Наверное, страшные сказки – не лучшее чтение перед сном. Однако смутно помнилось, что голем, несмотря на устрашающую внешность, доброе
Джейкоб раскрыл книгу и стал читать.
Пражские евреи славно уживались с соседями иной веры. Не то что их сородичи в других королевствах.
Но вот жил-был один кожемяк-христианин, который взял в услужение сироту – писаную красавицу-еврейку, очень набожную и целомудренную. Подметив добродетели благопристойной служанки, ее доброту и скромность, хозяин влюбился и возжелал ее в жены.
Он объявил ей свою волю, но девица отказала ему, сославшись на законы предков. Хозяин не оставил любовных притязаний, однако служанка была непреклонна и своей неуступчивостью распаляла его гнев. И вот однажды он ее подстерег и попытался взять силой.
Девица отважно сражалась за свою честь: под руку попались тяжелые железные ножницы, и она вонзила их в глаз обидчику. Вскрикнув, кожемяка разжал хватку, и девушка убежала.

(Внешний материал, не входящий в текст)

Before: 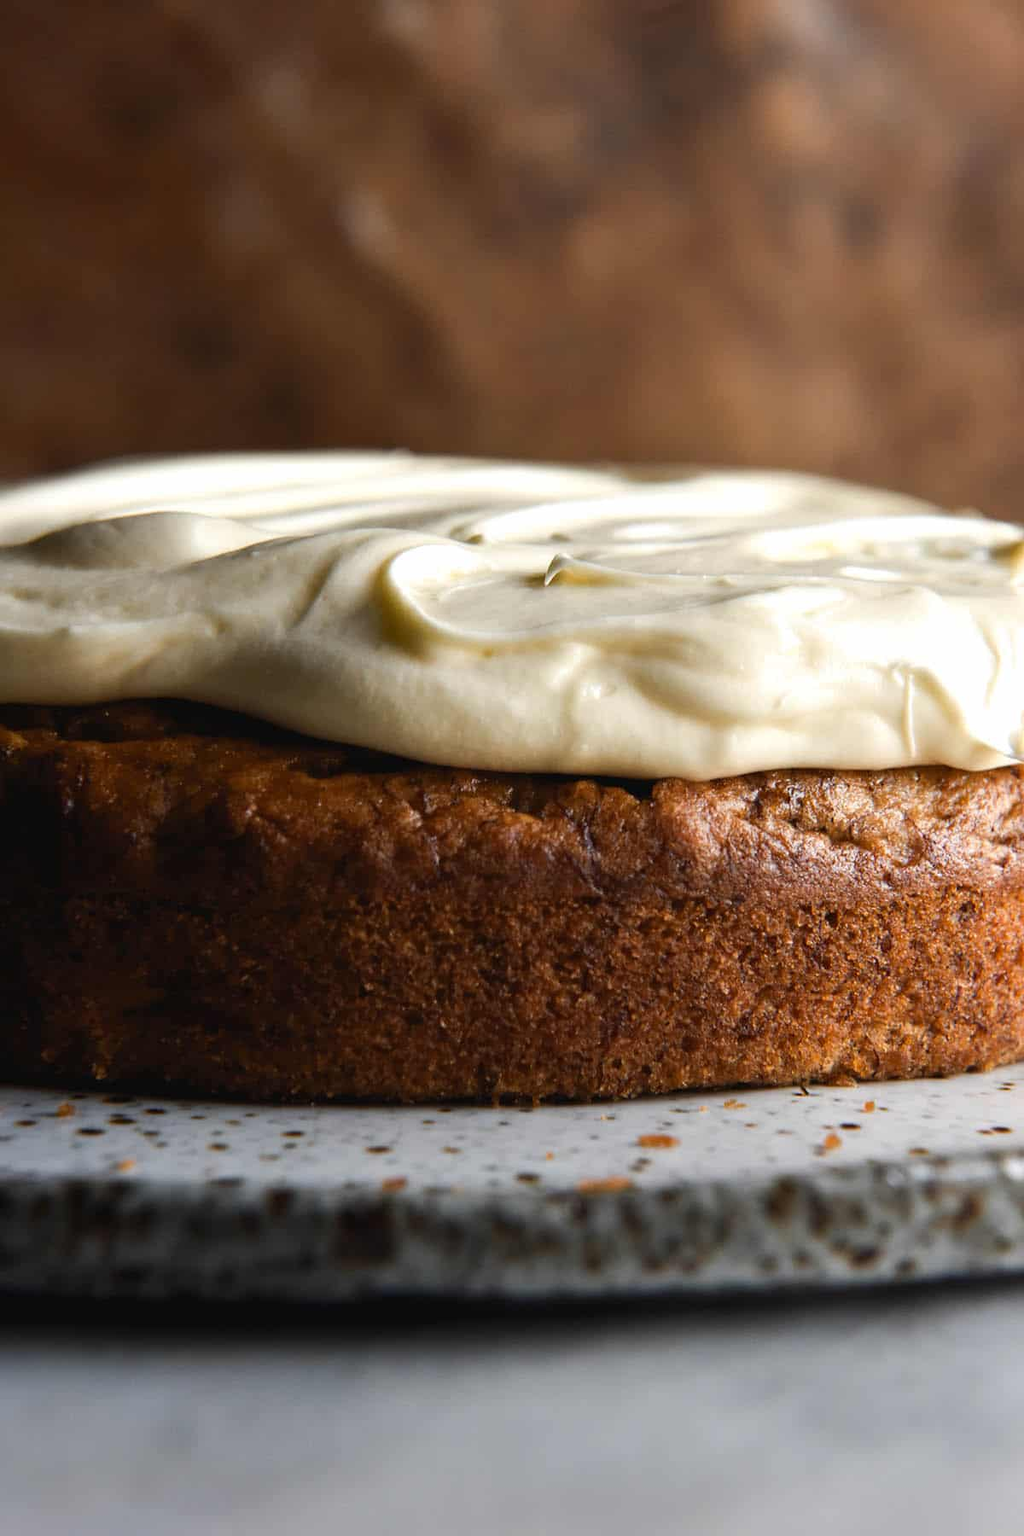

Прелюбодей долго хворал, но пережитое унижение было мучительнее ран. И замыслил он страшную месть. Пошел к священнику и залился крокодиловыми слезами: ах, пропал мальчик, христианский сирота! А он, кожемяка, видел мальчугана вместе с одним евреем по имени Шемайя Гиллель. А Гиллель тот был дядюшкой нашей служанки-красавицы.
Священник призвал караул, отправился к Шемайе Гиллелю и потребовал допустить его в дом, где якобы совершили преступление. Шемайя Гиллель, не ведавший за собой никакой вины, впустил священника. Это стало роковой ошибкой, ибо накануне кожемяка прокрался к нему во двор и под грудой джутовых мешков спрятал бездыханное тело мальчика, которого сам лишил жизни.
Увидев труп, священник обвинил Шемайю Гиллеля в убийстве – мол, жиду потребовалась кровь для обряда еврейской Пасхи.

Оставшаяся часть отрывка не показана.